Spanish police on Tuesday searched the family home of a suspected Islamist gunman disarmed by passengers on an international train last month, and television footage showed them carrying away items in cardboard boxes.
The parents of Ayoub el Khazzani, the 25-year-old Moroccan detained after a struggle on the Thalys high-speed train between Amsterdam and Paris on Aug. 21, were later taken by police car to a police station in the southern Spanish city of Algeciras.
The couple went voluntarily to make statements and were not under arrest, a police source said.
About a dozen police officers, some with their faces covered, and other officials were shown by Spanish television descending on the house in the poor El Saladillo district of Algeciras and removing items in cardboard boxes.

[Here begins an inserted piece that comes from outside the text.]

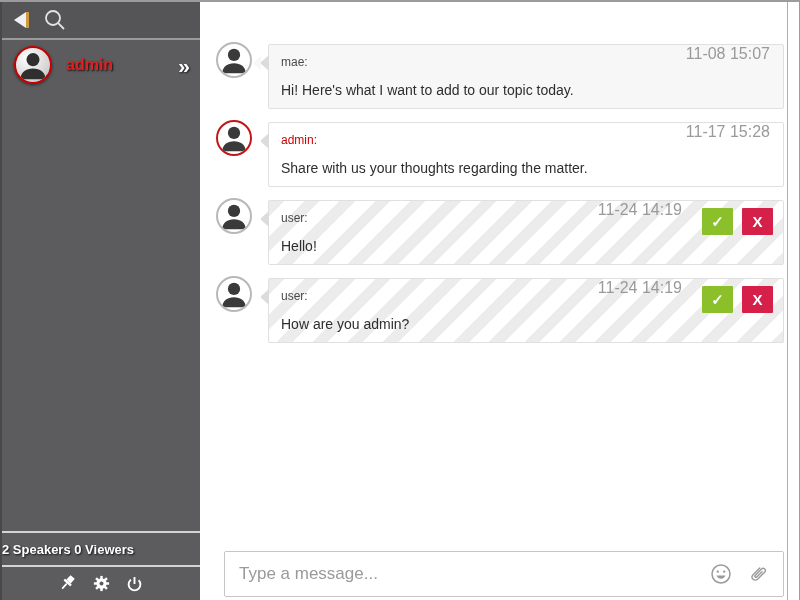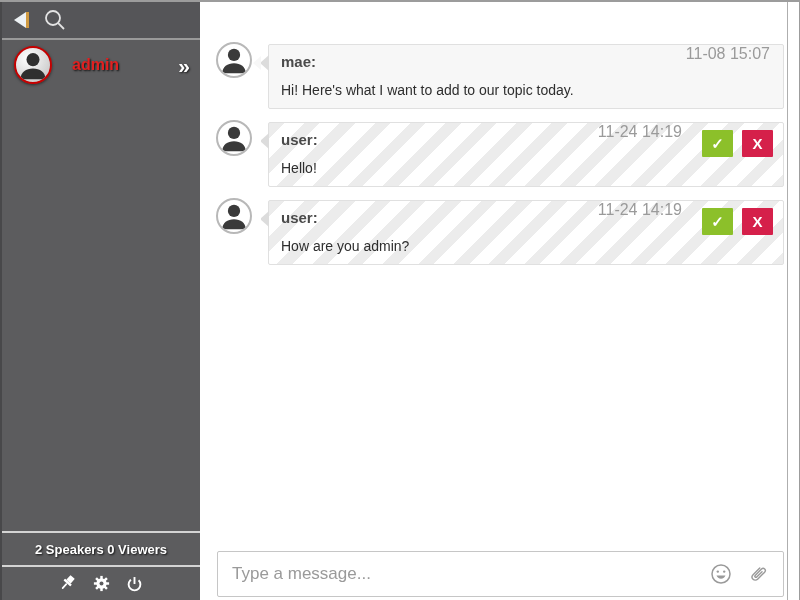"admin" .u-name { margin-left: 20px -> 14px }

Khazzani, who was armed with a box cutter, a pistol and a Kalashnikov assault rifle, was wrestled to the ground by passengers on the train, including two off-duty U.S. servicemen. Two people were wounded in the struggle.
The Paris prosecutor last week dismissed Khazzani's claim that he had planned a robbery, and opened an investigation into "attempted murder with terrorist intent".

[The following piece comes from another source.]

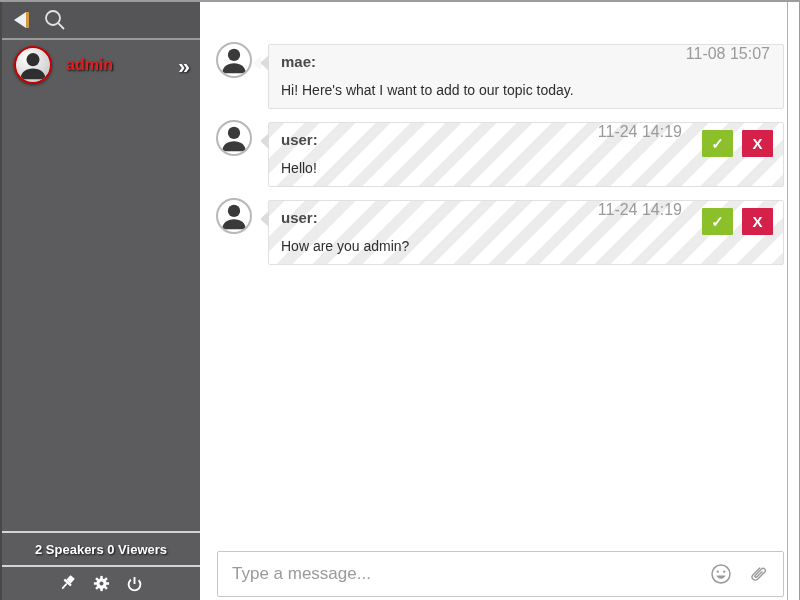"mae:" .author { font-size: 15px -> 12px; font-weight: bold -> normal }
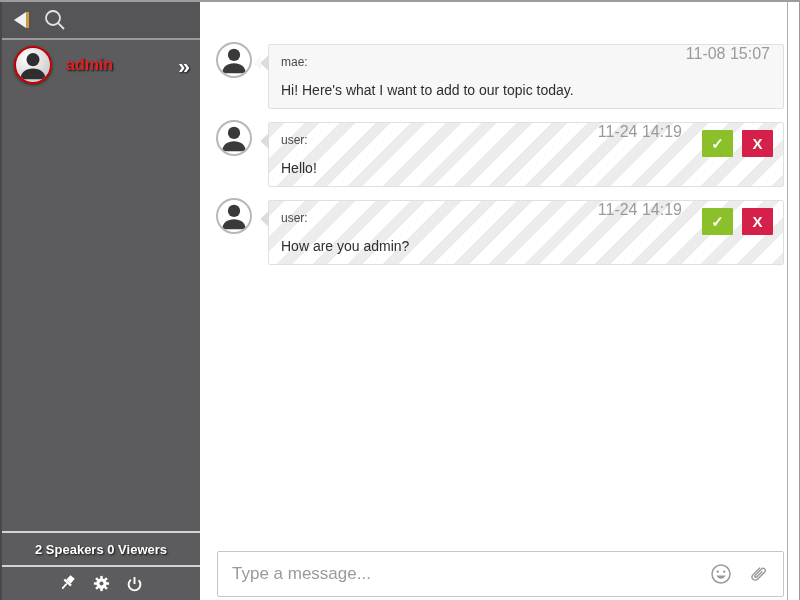"admin:" div.msg-row { html: none -> <div> <div> <svg> <circle></circle> <path></path> </svg> </div> <div> <span></span> <div>admin:</div> <div>Share with us your thoughts regarding the matter.</div> <span>11-17 15:28</span> </div> </div> }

Khazzani lived in the same house with his parents in Algeciras until he left for France in 2014. Spanish authorities believe Khazzani also travelled to Syria, where Islamist militants are prominent in a four-year-old civil war.
Khazzani's father Mohammed, a 64-year-old scrap dealer, told Spain's El Mundo newspaper last week he could not believe that his son was a terrorist. "I wasn't on the train, but I don't think he was capable of doing something like that," he said.
He said he had not spoken to his son since he left Algeciras in 2014 although his wife, named in the article as Zahara, had spoken to him by phone about a month earlier, it said.
The police operation in Algeciras coincided with a visit by Spain's defence and interior ministers to Rabat for talks with their Moroccan counterparts about Islamist militancy and efforts to counter illegal migration.
After 14 Moroccans were arrested last week in a joint Spanish-Moroccan counter-terrorism operation, a Spanish judge voiced concern about the threat posed by Islamic State fighters returning to Spain from Syria.